*GOAL:* Duplicate the lines of these records word for word, beginning with the line that contains "order: Primates" and ending after the line that contains "genus: Rumex".

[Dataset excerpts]
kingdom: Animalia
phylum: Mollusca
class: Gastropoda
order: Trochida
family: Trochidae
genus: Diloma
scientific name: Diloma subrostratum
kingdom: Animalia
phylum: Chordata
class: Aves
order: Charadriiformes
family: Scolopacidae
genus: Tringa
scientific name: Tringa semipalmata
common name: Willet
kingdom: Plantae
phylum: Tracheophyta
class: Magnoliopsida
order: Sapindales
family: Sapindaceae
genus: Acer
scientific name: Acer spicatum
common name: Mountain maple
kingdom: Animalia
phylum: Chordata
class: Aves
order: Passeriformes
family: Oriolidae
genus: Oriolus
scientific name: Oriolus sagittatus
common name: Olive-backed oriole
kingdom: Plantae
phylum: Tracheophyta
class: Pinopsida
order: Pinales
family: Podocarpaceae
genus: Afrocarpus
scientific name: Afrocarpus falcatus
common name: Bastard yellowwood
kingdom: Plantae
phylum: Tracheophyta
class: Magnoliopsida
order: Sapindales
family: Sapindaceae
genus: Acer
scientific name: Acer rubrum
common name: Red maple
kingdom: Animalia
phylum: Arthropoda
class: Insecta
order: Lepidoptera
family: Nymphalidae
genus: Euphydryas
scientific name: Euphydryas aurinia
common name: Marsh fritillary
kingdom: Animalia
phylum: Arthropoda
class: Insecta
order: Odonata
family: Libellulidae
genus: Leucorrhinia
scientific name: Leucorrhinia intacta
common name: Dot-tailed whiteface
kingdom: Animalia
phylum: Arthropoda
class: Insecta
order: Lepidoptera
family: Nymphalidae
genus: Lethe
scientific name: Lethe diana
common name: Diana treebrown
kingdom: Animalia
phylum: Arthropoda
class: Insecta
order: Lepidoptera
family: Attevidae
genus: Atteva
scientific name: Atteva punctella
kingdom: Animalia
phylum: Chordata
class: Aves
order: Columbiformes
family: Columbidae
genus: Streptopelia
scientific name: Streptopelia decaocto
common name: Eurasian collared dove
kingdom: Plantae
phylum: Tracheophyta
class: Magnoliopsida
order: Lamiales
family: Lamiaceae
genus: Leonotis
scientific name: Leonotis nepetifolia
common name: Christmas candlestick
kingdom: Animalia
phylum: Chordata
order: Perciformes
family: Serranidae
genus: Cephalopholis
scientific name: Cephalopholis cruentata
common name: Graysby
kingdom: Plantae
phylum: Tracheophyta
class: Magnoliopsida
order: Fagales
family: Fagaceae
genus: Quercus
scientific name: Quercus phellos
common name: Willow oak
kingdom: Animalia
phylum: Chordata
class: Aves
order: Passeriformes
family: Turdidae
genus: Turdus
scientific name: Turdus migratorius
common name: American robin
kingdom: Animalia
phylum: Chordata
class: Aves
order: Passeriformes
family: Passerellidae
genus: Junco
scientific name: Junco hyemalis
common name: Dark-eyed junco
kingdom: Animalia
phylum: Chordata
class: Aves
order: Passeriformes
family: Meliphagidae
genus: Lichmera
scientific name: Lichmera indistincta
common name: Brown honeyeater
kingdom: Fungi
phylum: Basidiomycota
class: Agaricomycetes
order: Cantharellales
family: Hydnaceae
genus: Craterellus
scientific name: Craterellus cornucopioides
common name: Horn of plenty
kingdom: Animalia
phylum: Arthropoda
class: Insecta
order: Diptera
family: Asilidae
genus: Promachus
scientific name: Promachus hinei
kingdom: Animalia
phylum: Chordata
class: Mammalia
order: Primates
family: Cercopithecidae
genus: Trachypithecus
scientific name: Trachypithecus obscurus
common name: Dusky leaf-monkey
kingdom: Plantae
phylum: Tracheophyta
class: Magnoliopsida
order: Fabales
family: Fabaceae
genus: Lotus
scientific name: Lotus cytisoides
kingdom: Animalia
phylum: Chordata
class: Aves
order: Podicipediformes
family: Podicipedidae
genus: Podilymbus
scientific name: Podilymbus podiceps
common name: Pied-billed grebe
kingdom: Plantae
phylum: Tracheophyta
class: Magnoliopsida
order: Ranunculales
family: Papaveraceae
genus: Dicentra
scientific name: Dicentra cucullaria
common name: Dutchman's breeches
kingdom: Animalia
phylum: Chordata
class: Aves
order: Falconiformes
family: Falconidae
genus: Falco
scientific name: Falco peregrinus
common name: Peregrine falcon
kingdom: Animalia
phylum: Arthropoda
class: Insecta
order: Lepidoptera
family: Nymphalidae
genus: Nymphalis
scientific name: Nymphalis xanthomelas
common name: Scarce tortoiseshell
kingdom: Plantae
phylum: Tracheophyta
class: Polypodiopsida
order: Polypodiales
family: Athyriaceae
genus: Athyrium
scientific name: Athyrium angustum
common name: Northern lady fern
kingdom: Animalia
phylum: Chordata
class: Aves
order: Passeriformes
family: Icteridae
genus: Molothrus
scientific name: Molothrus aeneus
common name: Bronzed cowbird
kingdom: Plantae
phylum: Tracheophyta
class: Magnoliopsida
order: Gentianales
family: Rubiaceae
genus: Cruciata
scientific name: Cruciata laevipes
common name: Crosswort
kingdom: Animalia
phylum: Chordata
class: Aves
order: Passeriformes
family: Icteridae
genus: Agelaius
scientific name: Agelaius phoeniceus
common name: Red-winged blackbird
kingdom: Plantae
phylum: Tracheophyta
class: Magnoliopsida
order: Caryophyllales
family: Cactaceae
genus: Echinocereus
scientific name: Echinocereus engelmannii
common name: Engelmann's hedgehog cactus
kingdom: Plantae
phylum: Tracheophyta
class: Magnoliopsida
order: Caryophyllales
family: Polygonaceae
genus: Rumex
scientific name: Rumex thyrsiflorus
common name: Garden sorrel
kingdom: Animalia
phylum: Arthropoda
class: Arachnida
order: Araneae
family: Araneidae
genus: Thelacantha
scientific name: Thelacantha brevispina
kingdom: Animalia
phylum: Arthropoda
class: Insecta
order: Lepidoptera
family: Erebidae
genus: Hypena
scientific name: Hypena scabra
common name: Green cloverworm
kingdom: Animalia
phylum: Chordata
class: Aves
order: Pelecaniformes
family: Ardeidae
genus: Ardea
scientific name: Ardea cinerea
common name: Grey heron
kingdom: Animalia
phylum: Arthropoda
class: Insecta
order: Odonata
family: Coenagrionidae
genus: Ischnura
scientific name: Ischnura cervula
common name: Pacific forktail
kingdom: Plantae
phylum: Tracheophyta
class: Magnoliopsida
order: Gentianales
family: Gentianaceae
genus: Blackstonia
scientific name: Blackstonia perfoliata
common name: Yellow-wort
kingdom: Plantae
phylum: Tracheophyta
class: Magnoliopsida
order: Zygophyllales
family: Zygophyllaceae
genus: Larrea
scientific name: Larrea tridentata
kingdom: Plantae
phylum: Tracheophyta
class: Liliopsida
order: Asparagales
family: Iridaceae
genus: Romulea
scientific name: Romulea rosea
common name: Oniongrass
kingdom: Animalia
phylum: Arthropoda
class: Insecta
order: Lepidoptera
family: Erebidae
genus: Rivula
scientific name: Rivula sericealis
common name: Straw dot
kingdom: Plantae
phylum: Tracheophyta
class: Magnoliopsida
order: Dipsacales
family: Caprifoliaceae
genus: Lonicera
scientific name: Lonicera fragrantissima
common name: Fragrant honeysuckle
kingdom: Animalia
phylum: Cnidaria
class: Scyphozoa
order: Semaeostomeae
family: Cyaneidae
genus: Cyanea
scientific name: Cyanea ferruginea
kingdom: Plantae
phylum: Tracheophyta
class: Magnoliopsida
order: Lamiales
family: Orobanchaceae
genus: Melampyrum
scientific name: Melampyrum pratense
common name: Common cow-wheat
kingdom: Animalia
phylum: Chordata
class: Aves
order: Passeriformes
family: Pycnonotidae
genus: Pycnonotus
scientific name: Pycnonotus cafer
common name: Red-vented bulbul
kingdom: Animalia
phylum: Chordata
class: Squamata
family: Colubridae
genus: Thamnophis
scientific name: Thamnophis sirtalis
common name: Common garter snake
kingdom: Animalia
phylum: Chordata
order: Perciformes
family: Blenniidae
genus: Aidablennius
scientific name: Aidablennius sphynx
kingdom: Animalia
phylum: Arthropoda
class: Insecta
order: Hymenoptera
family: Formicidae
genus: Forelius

*EXERCISE SOLUTION:*
order: Primates
family: Cercopithecidae
genus: Trachypithecus
scientific name: Trachypithecus obscurus
common name: Dusky leaf-monkey
kingdom: Plantae
phylum: Tracheophyta
class: Magnoliopsida
order: Fabales
family: Fabaceae
genus: Lotus
scientific name: Lotus cytisoides
kingdom: Animalia
phylum: Chordata
class: Aves
order: Podicipediformes
family: Podicipedidae
genus: Podilymbus
scientific name: Podilymbus podiceps
common name: Pied-billed grebe
kingdom: Plantae
phylum: Tracheophyta
class: Magnoliopsida
order: Ranunculales
family: Papaveraceae
genus: Dicentra
scientific name: Dicentra cucullaria
common name: Dutchman's breeches
kingdom: Animalia
phylum: Chordata
class: Aves
order: Falconiformes
family: Falconidae
genus: Falco
scientific name: Falco peregrinus
common name: Peregrine falcon
kingdom: Animalia
phylum: Arthropoda
class: Insecta
order: Lepidoptera
family: Nymphalidae
genus: Nymphalis
scientific name: Nymphalis xanthomelas
common name: Scarce tortoiseshell
kingdom: Plantae
phylum: Tracheophyta
class: Polypodiopsida
order: Polypodiales
family: Athyriaceae
genus: Athyrium
scientific name: Athyrium angustum
common name: Northern lady fern
kingdom: Animalia
phylum: Chordata
class: Aves
order: Passeriformes
family: Icteridae
genus: Molothrus
scientific name: Molothrus aeneus
common name: Bronzed cowbird
kingdom: Plantae
phylum: Tracheophyta
class: Magnoliopsida
order: Gentianales
family: Rubiaceae
genus: Cruciata
scientific name: Cruciata laevipes
common name: Crosswort
kingdom: Animalia
phylum: Chordata
class: Aves
order: Passeriformes
family: Icteridae
genus: Agelaius
scientific name: Agelaius phoeniceus
common name: Red-winged blackbird
kingdom: Plantae
phylum: Tracheophyta
class: Magnoliopsida
order: Caryophyllales
family: Cactaceae
genus: Echinocereus
scientific name: Echinocereus engelmannii
common name: Engelmann's hedgehog cactus
kingdom: Plantae
phylum: Tracheophyta
class: Magnoliopsida
order: Caryophyllales
family: Polygonaceae
genus: Rumex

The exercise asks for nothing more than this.